No cais do Restelo, Bartolomé Marchione suscitava bulício e dava ordens no seu cantante sotaque florentino, língua de poder e de dinheiro. Fixara-se em Lisboa muito jovem, atraído pelos sucessos marítimos dum reino lontano, e logo  participara no financiamento da frota enviada pelo Príncipe D. João às costas da Guiné e à guerra contra Castela.  Importante negreiro, judeu converso, ajudava a forte ligação com Isaac Abravanel, grande banqueiro de Lisboa, que financiara  Colombo.

Passadas três fartas décadas, prosperara, Lisboa sorrira ao florentino, sagaz e cauteloso, mas empreendedor e de mão firme. No tempo do Senhor D. Afonso V negociara em marfim, lançara-se depois na malagueta, D. João II dera-lhe a Casa dos Escravos. Todos os cativos que saiam da Guiné, passavam-lhe pelas mãos, seus igualmente os negócios do açúcar e vinhos da Madeira que exportava para os Medicis e para Bruges. Quando D.Manuel proibiu os estrangeiros de se dedicaram ao comércio do açúcar da Madeira, os únicos excluídos foram dois florentinos: Marchione e o seu sócio Sernigi.

Sernigi. Jerónimo viera com ele, juntos haviam acumulado fortuna entre o partir e o chegar de navios, no escambo e comércio, com alguma usura pelo meio, o tráfico de favores facilitador.Dias antes a Rainha D. Leonor recorrera aos seus serviços para  enviar açúcar e  especiarias para o Mosteiro della Mureta, em Florença, Jerónimo Sernigi de tudo tratara, o favor não ficaria por retribuir. Haviam sido eles, aliás, quem em tempos financiara já a viagem de Pêro da Covilhã e Afonso Paiva em busca do Preste João.

Num sagaz jogo duplo, ele e Sernigi espiavam igualmente para os florentinos, passando-lhes informações sobre as descobertas dos portugueses e aquele Mar-Oceano que não cessava de aumentar os domínios dos Avis. Recordava bem ter sido ele a informar do regresso de Cabral dessas estranhas terras de Vera Cruz. Em Espanha Juanoto di Barardi, filho do seu sócio Lorenzo e Cesar Barci faziam o trato dos escravos, e reforçavam a rede de contactos.

Uma nau recortava o horizonte agora dos lados da nova torre. Em Belém, açafatas e aguadeiros corriam agitados, era o barco de Antuérpia, a carregar. Chegadas e partidas eram sinal de maravedis, ouro, especiarias, poder, o poder dos Marchione na Lisbona fervilhante, capturada dos seus sacos de moedas e armazéns repletos.Depois da chegada de Vasco da Gama da Índia envolvera-se também no comércio asiático, depois com o Brasil. Na expedição de Pedro Álvares Cabral seguira uma nau sua, a Anunciada, em sociedade com Sernegi. Como em todas, aliás: na armada de 1501, comandada por João da Nova, às suas custas seguiram duas das quatro naus, na de 1502, às ordens de  Vasco da Gama, uma, em 1503 outra com Afonso de Albuquerque, três em 1505 na de Francisco de Almeida.
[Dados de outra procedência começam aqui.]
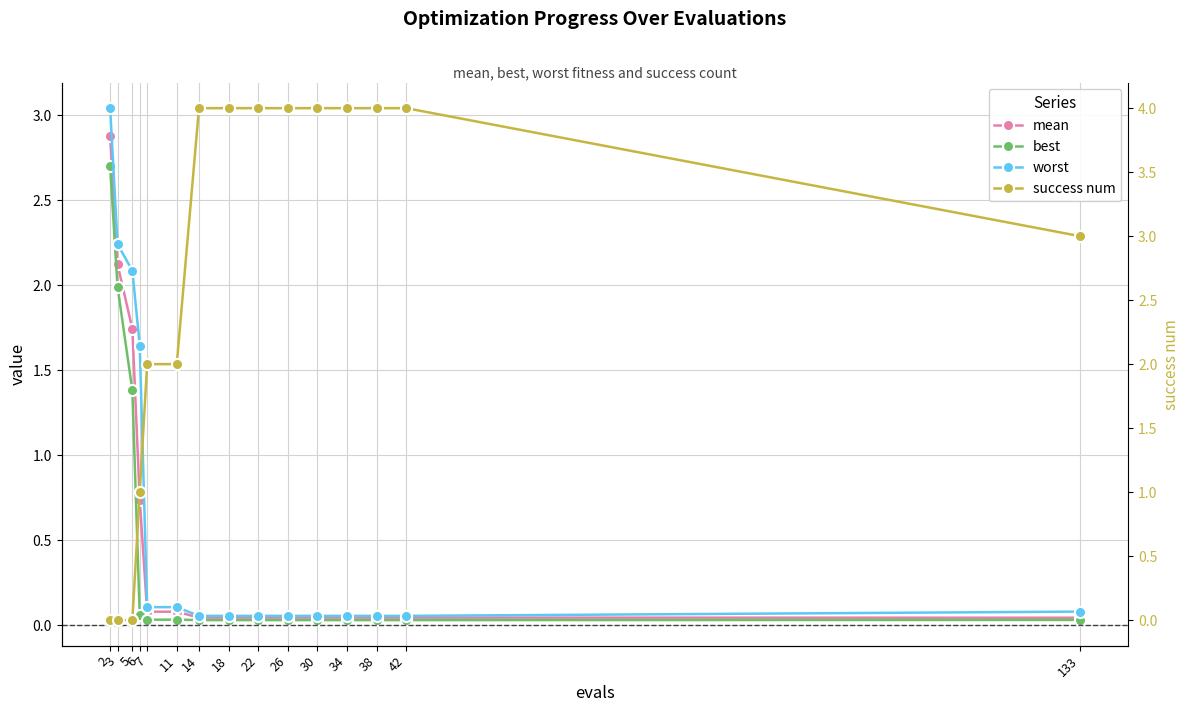

At which label is worst closest to 1?

6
Há longos anos em Portugal, amava o reino e seus sucessos, e assim se alvorava, perante o rei e o povo. Quando desafortunadamente um dos seus navios foi apresado pelo corsário Giustiniani, próximo de Marselha, afirmou a sua condição de súbdito do rei de Portugal, e foi nessa condição que o navio lhe foi devolvido por Génova.

Com o peso da idade, recolhia-se mais nas casas da Caparica, com Catarina Mendes, o ano de 1524 chegava ao fim e os negócios estavam resolvidos por essa semana. Passando pelo Mal Cozinhado, a tomar um prato de sopa, cruzou-se com duas mulheres que aceleradas corriam para o piso de cima, uma estaria a ter hora apertada, dizia o estalajadeiro:

-Porfie o rebento diferente do que sua mãe porfiou, Senhor, pois pobre de fazendas como nasceu maleitas e arrelias lhe hão-de sobrar!- arengava o taberneiro, servindo o florentino senhor de fartos cabedais. Bartolomé concordava:

-Tem este Reino índias tais e tão desvairadas gentes que por elas se perderão muitos dos seus, ricos e pobres, Brás Ramires!
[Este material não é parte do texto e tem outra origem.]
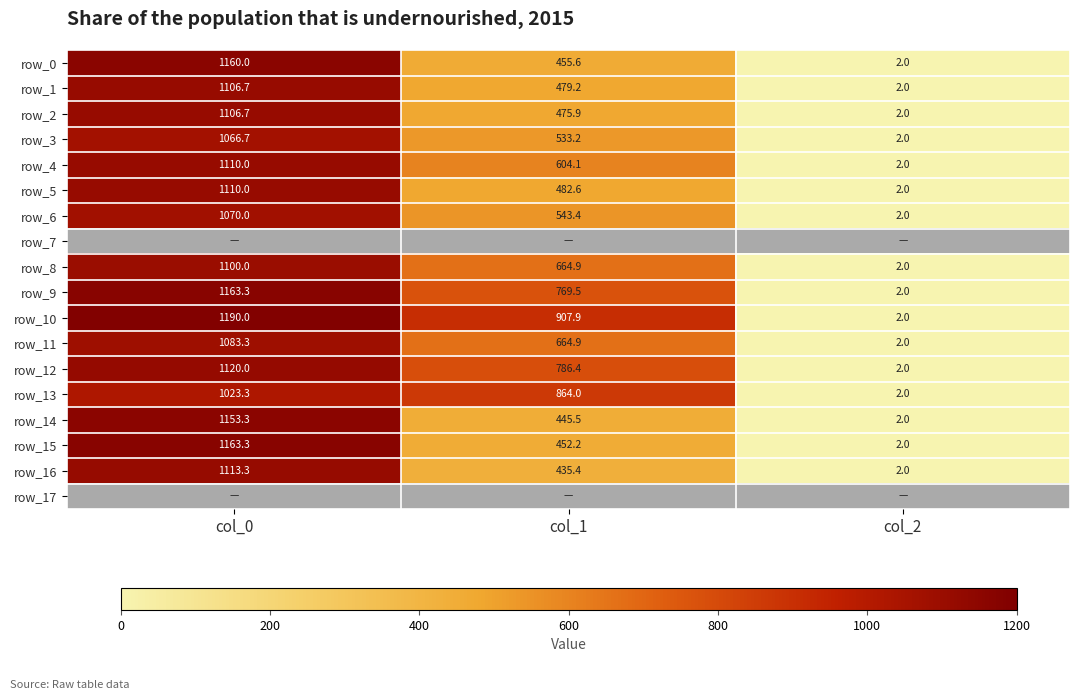

Which series has the largest range (max minus min)?

row_10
Passados uns momentos, uma velha parteira com o nascido ainda em sangue passava a banhá-lo, e dar-lhe peito, que a mãe ficaria no recobro, Marchione, curioso, perguntou quem era a embaraçada:

-É uma perdida da vida, Senhor, mulher de muitos homens, ave de muitas naus, no porão duma diz ter homem de Galiza desfrutado dela.

-E como se chama o infeliz que ora vem ao mundo a engrossar os porões das naus, se a peste ou moléstia o não levar antes?

-Camões. Houve por nome Luís de Camões.